Racial equity and sustainability had a watershed year, despite the coronavirus, panelists agreed. The pandemic and the police killing of George Floyd amplified a social justice focus for virtually all businesses, the energy sector included.

EEI
Fortis CFO Jocelyn Perry | EEI

Fortis CFO Jocelyn Perry said social justice is a relatively new investor expectation. Before this year, Perry said Fortis had focused on gender equality, with a goal of women making up 40% of its board and 33% of its executives.

“But you throw a pandemic and social unrest in this, and we have to broaden more quickly than we thought we had to. … Our customers and our communities are hurting,” she said.

ISS Corporate Solutions Vice President Ben Magarik said an emerging trend is investors voting against or withholding votes on prospective board members. He also said there is increasing pressure on businesses to make disclosures “on a basic level of ethnic or racial diversity” in their workforces.

EEI
Jan Childress, Con Ed | EEI

“There’s an enormous amount of uncertainty in the next few weeks, but there’s also a palpable sense of change among investors and businesses,” Magarik said. “I think society’s pretty clear that we’ve got some hard challenges to tackle.”

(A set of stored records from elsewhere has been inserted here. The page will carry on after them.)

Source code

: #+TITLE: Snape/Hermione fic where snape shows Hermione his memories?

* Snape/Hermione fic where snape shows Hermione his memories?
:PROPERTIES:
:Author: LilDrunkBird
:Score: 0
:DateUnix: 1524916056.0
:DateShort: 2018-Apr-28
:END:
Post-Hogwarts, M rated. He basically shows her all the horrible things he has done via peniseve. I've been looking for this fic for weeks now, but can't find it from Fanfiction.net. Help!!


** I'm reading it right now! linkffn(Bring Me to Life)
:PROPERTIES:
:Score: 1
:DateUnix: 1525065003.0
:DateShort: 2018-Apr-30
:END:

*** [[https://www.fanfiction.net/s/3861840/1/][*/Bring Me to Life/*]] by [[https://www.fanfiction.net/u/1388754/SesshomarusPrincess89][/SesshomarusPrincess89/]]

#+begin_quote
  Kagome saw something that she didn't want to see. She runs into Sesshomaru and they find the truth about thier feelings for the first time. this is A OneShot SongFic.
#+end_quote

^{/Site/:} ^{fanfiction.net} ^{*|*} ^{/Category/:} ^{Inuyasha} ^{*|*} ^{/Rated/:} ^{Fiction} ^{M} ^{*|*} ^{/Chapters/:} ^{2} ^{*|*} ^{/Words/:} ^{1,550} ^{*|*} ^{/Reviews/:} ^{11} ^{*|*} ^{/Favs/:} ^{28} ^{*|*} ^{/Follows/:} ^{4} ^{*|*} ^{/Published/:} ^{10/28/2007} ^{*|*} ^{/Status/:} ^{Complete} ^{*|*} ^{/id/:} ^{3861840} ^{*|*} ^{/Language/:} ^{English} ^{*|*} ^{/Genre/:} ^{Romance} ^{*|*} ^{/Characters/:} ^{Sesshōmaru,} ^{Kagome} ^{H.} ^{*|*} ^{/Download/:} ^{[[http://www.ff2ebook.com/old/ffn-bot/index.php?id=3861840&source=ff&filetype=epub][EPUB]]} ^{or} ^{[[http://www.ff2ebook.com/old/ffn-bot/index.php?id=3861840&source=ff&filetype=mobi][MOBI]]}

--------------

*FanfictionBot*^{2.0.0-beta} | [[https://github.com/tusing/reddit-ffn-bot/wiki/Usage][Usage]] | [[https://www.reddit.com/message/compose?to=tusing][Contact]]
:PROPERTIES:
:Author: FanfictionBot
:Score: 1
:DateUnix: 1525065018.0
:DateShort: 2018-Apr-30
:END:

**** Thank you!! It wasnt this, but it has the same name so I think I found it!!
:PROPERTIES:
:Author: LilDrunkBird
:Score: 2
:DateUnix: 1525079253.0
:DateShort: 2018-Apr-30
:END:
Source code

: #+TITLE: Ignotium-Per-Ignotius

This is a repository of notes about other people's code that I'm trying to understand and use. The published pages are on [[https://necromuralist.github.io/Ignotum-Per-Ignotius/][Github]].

Consolidated Edison Director of Investor Relations Jan Childress said his company is tracking metrics on diversity and progress on climate change and tying them to executive compensation. He said coupling climate and cultural progress to salaries is necessary for change and “simply opening our eyes to the truth.”

Data tracking on diversity and sustainability has emerged throughout 2020 for electric utilities, Magarik said.

“I risk a cliché, but what gets measured gets managed,” he said.